Excerpt provided:
-------------------------

Georgia, Law on Internally Displaced Persons, 2014, Articles 6(1), 15(1) and (3)–(4), 18(1), (2)(c)–(d) and (3).
Peru
Peru’s Law on Internal Displacement (2004) states:
Competent authorities have the duty and responsibility to assist returned and/or resettled internally displaced persons to recover, to the extent possible, their property and possessions which they left behind or were dispossessed of upon their displacement. 
Peru, Law on Internal Displacement, 2004, Article 17(2).
Peru
Peru’s Regulations to the Law on Internal Displacement (2005) states:
Internally displaced persons who return to their places of habitual residence or who have resettled in another part of the country have a right to:
i) the … recovery, to the extent possible, of their property and possessions which they left behind or from which they were dispossessed when they became displaced. 
Peru, Regulations to the Law on Internal Displacement, 2005, Article 6(i).
Bosnia and Herzegovina
In the Turundžić case before the Human Rights Chamber of the Commission on Human Rights of Bosnia and Herzegovina in 2001, the applicants were citizens of the Federation of Bosnia and Herzegovina who held pre-war occupancy rights to apartments in Mostar, but left due to wartime hostilities. They thereafter filed repossession claims with the Commission for Real Property Claims of Displaced Persons and Refugees, which recognized the applicants’ occupancy rights. The applicants’ subsequent enforcement requests to the competent municipal organs went unanswered. The applicants consequently filed applications against the Federation with the Human Rights Chamber for Bosnia and Herzegovina, claiming under the 1950 European Convention on Human Rights respect for the home and peaceful enjoyment of property. The Chamber held that the authorities’ failure to enforce the Commission’s decisions in question constituted an “ongoing interference” with the applicants’ rights to respect for the home and peaceful enjoyment of property. The Chamber ordered the Federation to take all necessary steps to enforce the decisions without further delay, and further awarded compensation.

-------------------------

Source excerpt:
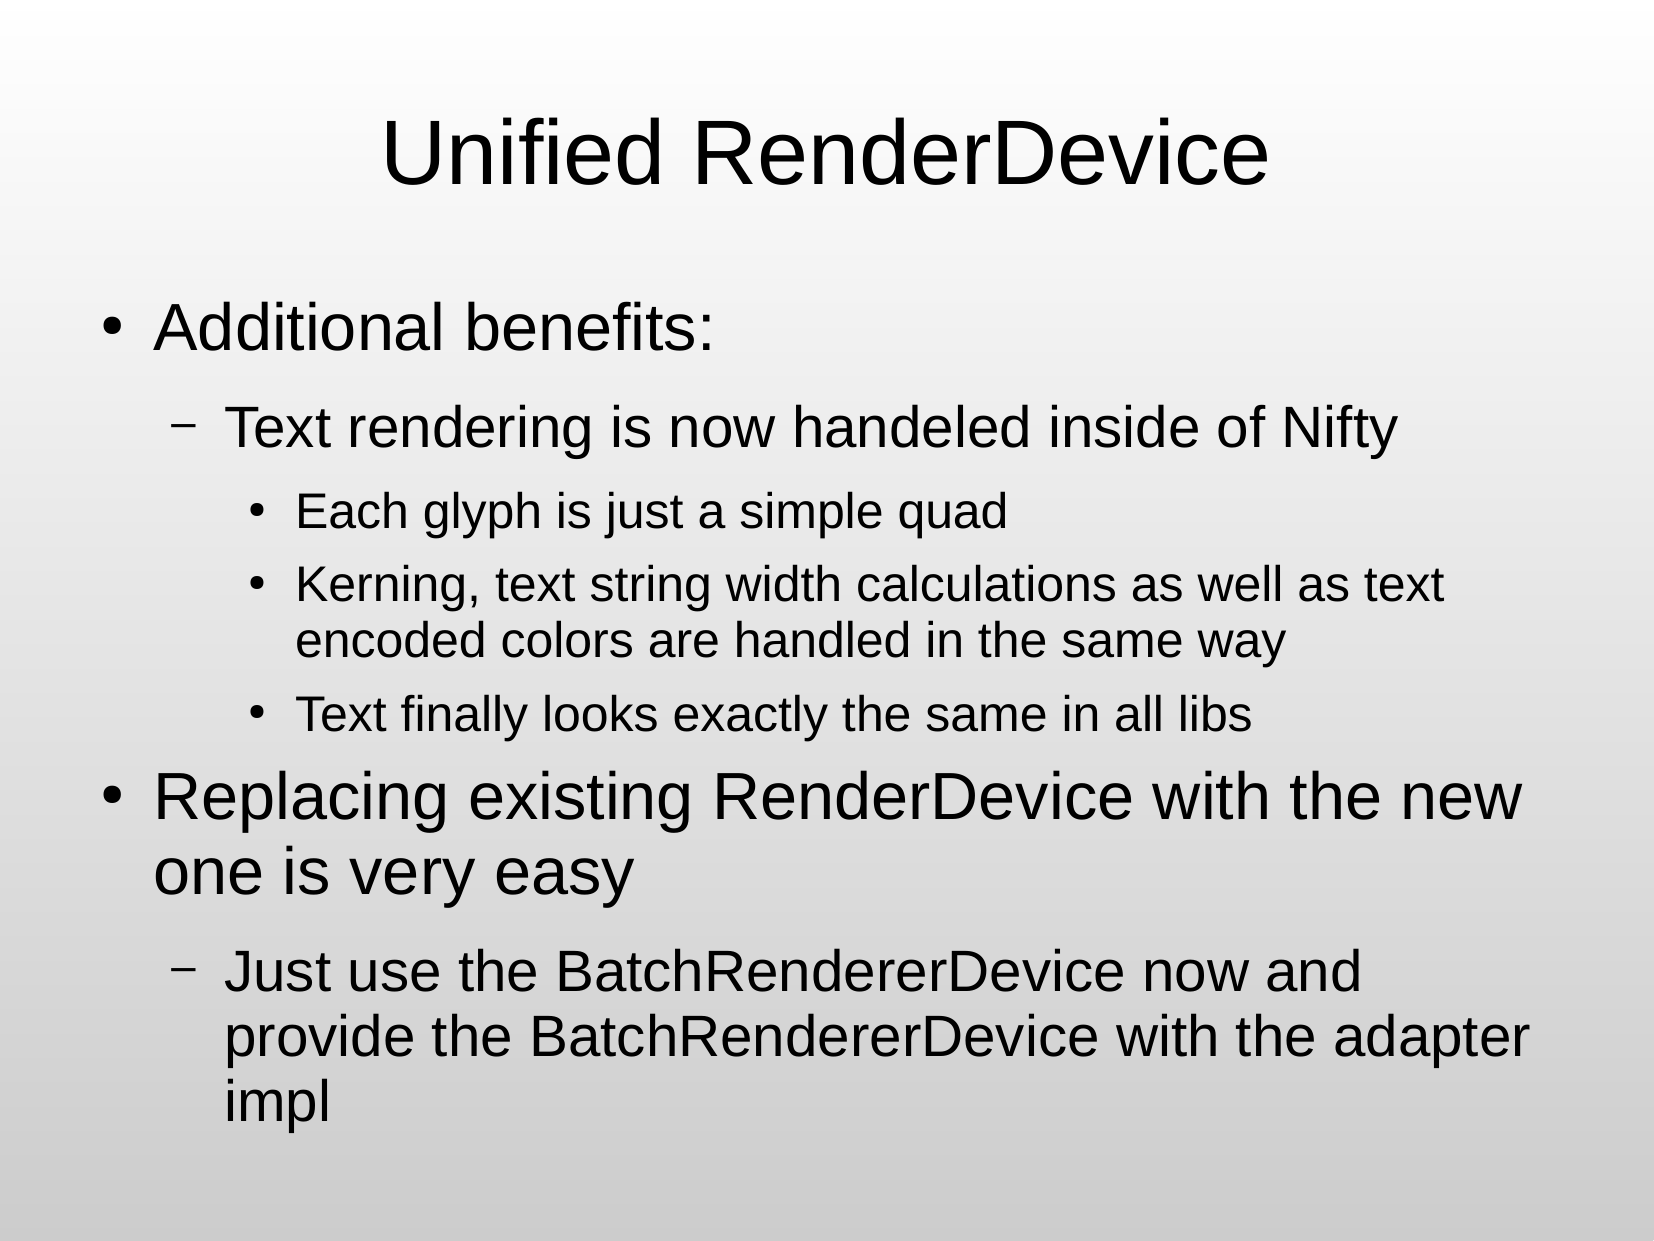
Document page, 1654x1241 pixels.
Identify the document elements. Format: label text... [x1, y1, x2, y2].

list Additional benefits: Text rendering is now handeled inside of Nifty Each glyph is just a simple quad Kerning, text string width calculations as well as text encoded colors are handled in the same way Text finally looks exactly the same in all libs Replacing existing RenderDevice with the new one is very easy Just use the BatchRendererDevice now and provide the BatchRendererDevice with the adapter impl [82, 290, 1571, 1109]
title Unified RenderDevice [82, 49, 1571, 257]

-------------------------

What needs to be done:
Return everything in the excerpt on displaced persons' property from "Georgia, Law on" down to "2004, Article 17(2).", copied word for word.

Worked solution:
Georgia, Law on Internally Displaced Persons, 2014, Articles 6(1), 15(1) and (3)–(4), 18(1), (2)(c)–(d) and (3).
Peru
Peru’s Law on Internal Displacement (2004) states:
Competent authorities have the duty and responsibility to assist returned and/or resettled internally displaced persons to recover, to the extent possible, their property and possessions which they left behind or were dispossessed of upon their displacement. 
Peru, Law on Internal Displacement, 2004, Article 17(2).